Microsoft.Office.Interop.Excel.Application aa = new Microsoft.Office.Interop.Excel.Application();
pretty much this is just a regular object instantiation and there would be nothing special about this if Microsoft.Office.Interop.Excel.Application
was not an interface
. Now, first thing what you learn about interfaces when you are still in your early ages of education is that, you cannot make instance of an interface
. but this proves that it's wrong. Well, not exactly, because this is the IL it generates behind it
IL_0001: ldstr "00024500-0000-0000-C000-000000000046"
IL_0006: newobj instance void [mscorlib]System.Guid::.ctor(string)
IL_000b: call class [mscorlib]System.Type [mscorlib]System.Runtime.InteropServices.Marshal::GetTypeFromCLSID(valuetype [mscorlib]System.Guid)
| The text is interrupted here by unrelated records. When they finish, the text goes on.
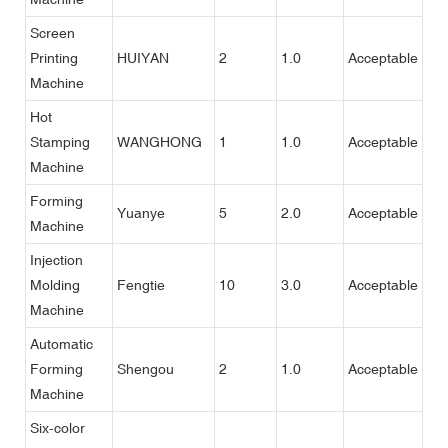
Screen
Printing
HUIYAN
2
1.0
Acceptable
Machine
Hot
Stamping
WANGHONG
1
1.0
Acceptable
Machine
Forming
Yuanye
5
2.0
Acceptable
Machine
Injection
Molding
Fengtie
10
3.0
Acceptable
Machine
Automatic
Forming
Shengou
2
1.0
Acceptable
Machine
Six-color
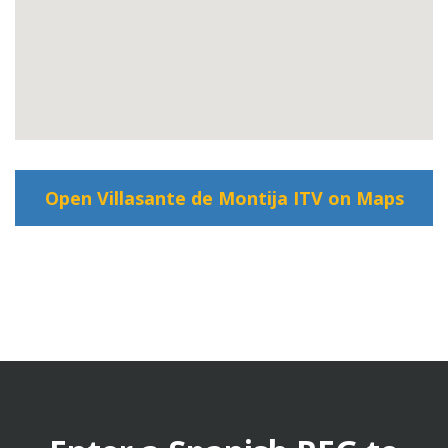
Open Villasante de Montija ITV on Maps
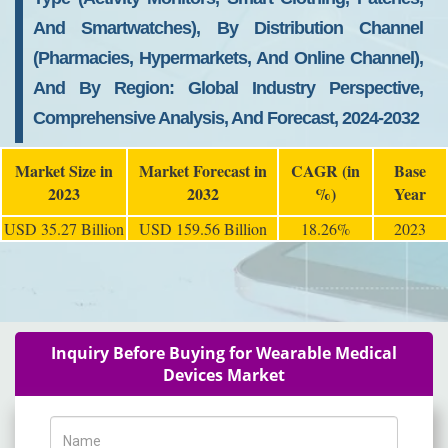
And Smartwatches), By Distribution Channel
(Pharmacies, Hypermarkets, And Online Channel),
And By Region: Global Industry Perspective,
Comprehensive Analysis, And Forecast, 2024-2032
Market Size in
Market Forecast in
CAGR (in
Base
2023
2032
%)
Year
USD 35.27 Billion
USD 159.56 Billion
18.26%
2023
Inquiry Before Buying for Wearable Medical
Devices Market
Name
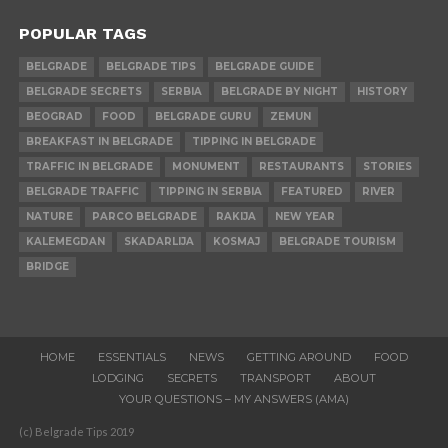
POPULAR TAGS
BELGRADE
BELGRADE TIPS
BELGRADE GUIDE
BELGRADE SECRETS
SERBIA
BELGRADE BY NIGHT
HISTORY
BEOGRAD
FOOD
BELGRADE GURU
ZEMUN
BREAKFAST IN BELGRADE
TIPPING IN BELGRADE
TRAFFIC IN BELGRADE
MONUMENT
RESTAURANTS
STORIES
BELGRADE TRAFFIC
TIPPING IN SERBIA
FEATURED
RIVER
NATURE
PARCO BELGRADE
RAKIJA
NEW YEAR
KALEMEGDAN
SKADARLIJA
KOSMAJ
BELGRADE TOURISM
BRIDGE
HOME
ESSENTIALS
NEWS
GETTING AROUND
FOOD
LODGING
SECRETS
TRANSPORT
ABOUT
YOUR QUESTIONS – MY ANSWERS (AMA)
(c) Belgrade Tips 2019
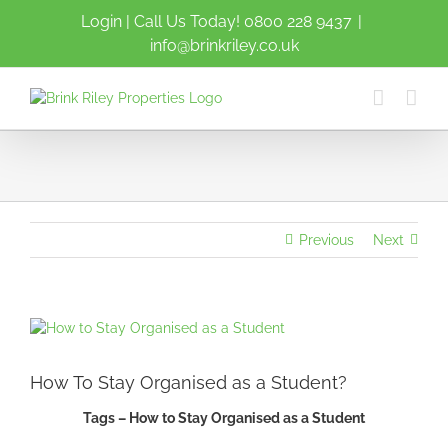
Skip
Login
| Call Us Today!
0800 228 9437
|
to
info@brinkriley.co.uk
content
Previous
Next
View
Larger
Image
How To Stay Organised as a Student?
Tags – How to Stay Organised as a Student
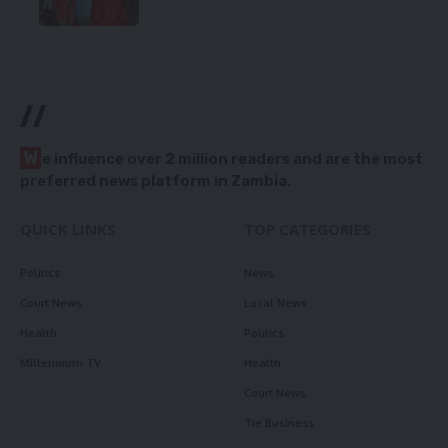
//
W
e influence over 2 million readers and are the most
preferred news platform in Zambia.
QUICK LINKS
TOP CATEGORIES
Politics
News
Court News
Local News
Health
Politics
Millennium TV
Health
Court News
Tie Business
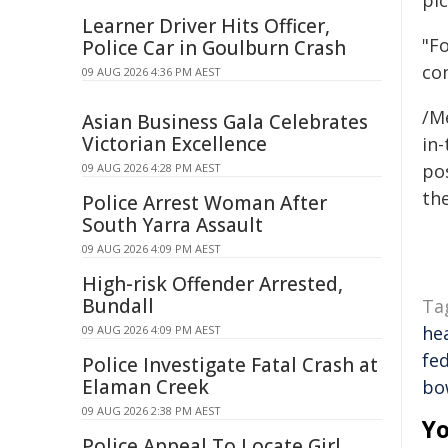
pi
Learner Driver Hits Officer,
"Fo
Police Car in Goulburn Crash
con
09 AUG 2026 4:36 PM AEST
/M
Asian Business Gala Celebrates
Victorian Excellence
in-
pos
09 AUG 2026 4:28 PM AEST
the
Police Arrest Woman After
South Yarra Assault
09 AUG 2026 4:09 PM AEST
High-risk Offender Arrested,
Bundall
Ta
he
09 AUG 2026 4:09 PM AEST
fe
Police Investigate Fatal Crash at
Elaman Creek
bo
09 AUG 2026 2:38 PM AEST
Yo
Police Appeal To Locate Girl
IL_0010: call object [mscorlib]System.Activator::CreateInstance(class [mscorlib]System.Type)
IL_0015: castclass Microsoft.Office.Interop.Excel.Application
Now here, there is nothing that says "make an instance of an interface" (As I guess), so it's doing something behind that interface
constructor. But still my question remains. How is it possible to use that kind of syntax with interface
and why does compiler not complain about it, and can a regular developer make a thing like this ? Any ideas would be appriciated.